■ Work required: Continue the passage about Punta San Matteo from its last sentence.

■ Page excerpt:
◆ ◆ ◆ ◆

Punta San Matteo is a secondary peak of Ortler-Vioz in the Ortler Alps, at the border between the Province of Sondrio (Lombardy region) and Trentino (Trentino-Alto Adige/Südtirol region) in northern Italy.

It was the scene of the Battle of San Matteo in World War I, which, until the 1999 Kargil war, has been the highest battlefield in modern warfare history.

Climbing Punta San Matteo
The easiest approach and the normal route starts from the Gavia Pass side with a good access road from Bormio. It is best to park in the vicinity of the Berni hut and the monument which is on the opposite side of the road. This is an alpinist glacier tour and the glacier is full of crevasses. The climb can be done in one day.

◆ ◆ ◆ ◆

■ Provided material:
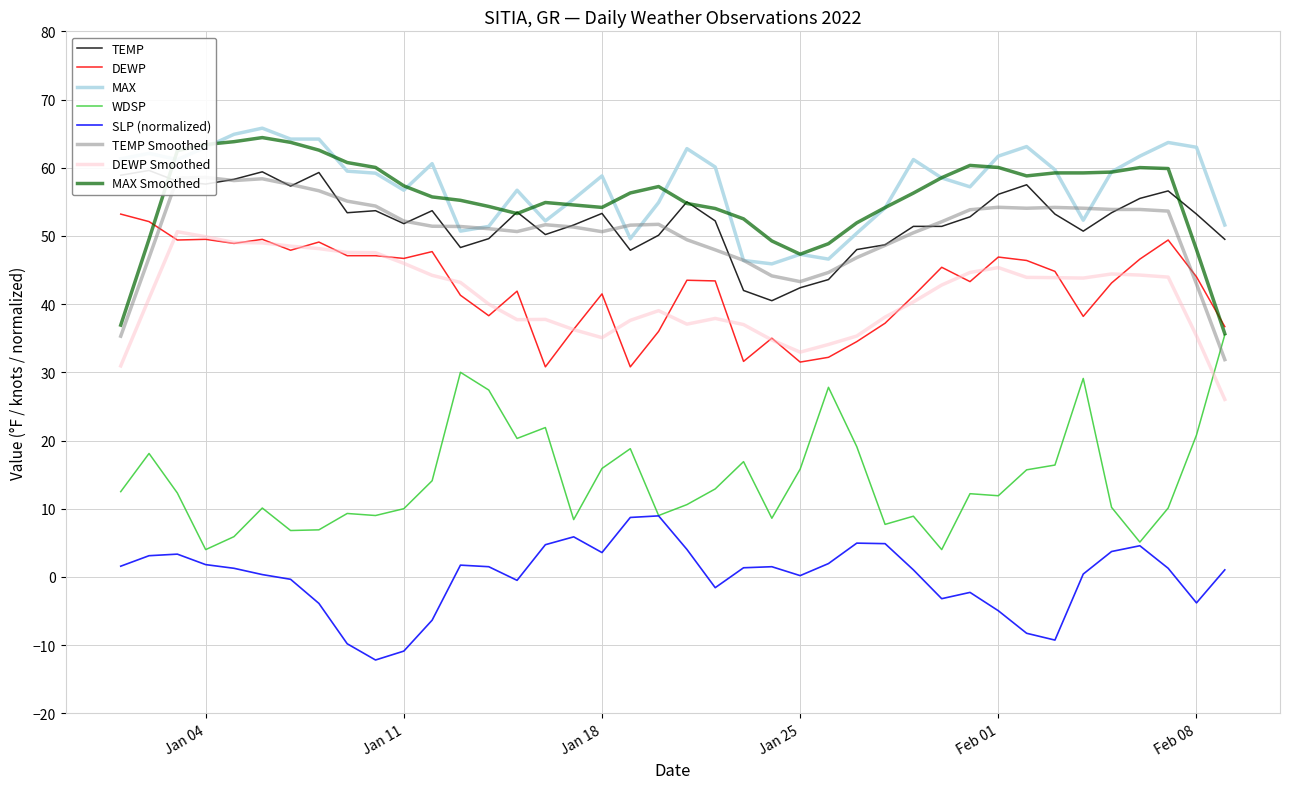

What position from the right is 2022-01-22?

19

◆ ◆ ◆ ◆

■ Reply:
An alternative option is to start from the same place but, instead of climbing up the glacier, walk in the direction of the Bivacco Battaglione Ortles which is at 3122 m of elevation, there is no guardian and it is always open. The Bivacco can be reached in 3 hours from the road. In summer this is just a walk up with no snow on the route all the way to the Bivacco. There are 6 places for sleeping and blankets are available. There is a wood burning stove inside. You can stay the night in the Bivacco and then follow the ridge route to the summit of Punta San Matteo.

Huts
The mentioned Rifugio A. Berni is the most convenient place if you want to climb the mountain directly from the road. The closest refuge to the summit from this side is the previously mentioned Bivacco Battaglione Ortles (3122 m). There is also Rifugio Bonetta directly on the Gavia Pass with plenty of free parking space around.

External links
 Bivacco Battaglione Ortles in Mountains for Everybody.
 San Matteo in Summit Post.

Further reading 
 Peter Holl: Alpenvereinsführer Ortleralpen, 9. Auflage, Munich (2003)  OCLC 231128013
 The Alpine Journal, Volume III, page 145, London 1865
 Eduard Richter (Redaktion): Die Erschließung der Ostalpen, II. Band, Verlag des Deutschen und Oesterreichischen Alpenvereins, Berlin, (1894)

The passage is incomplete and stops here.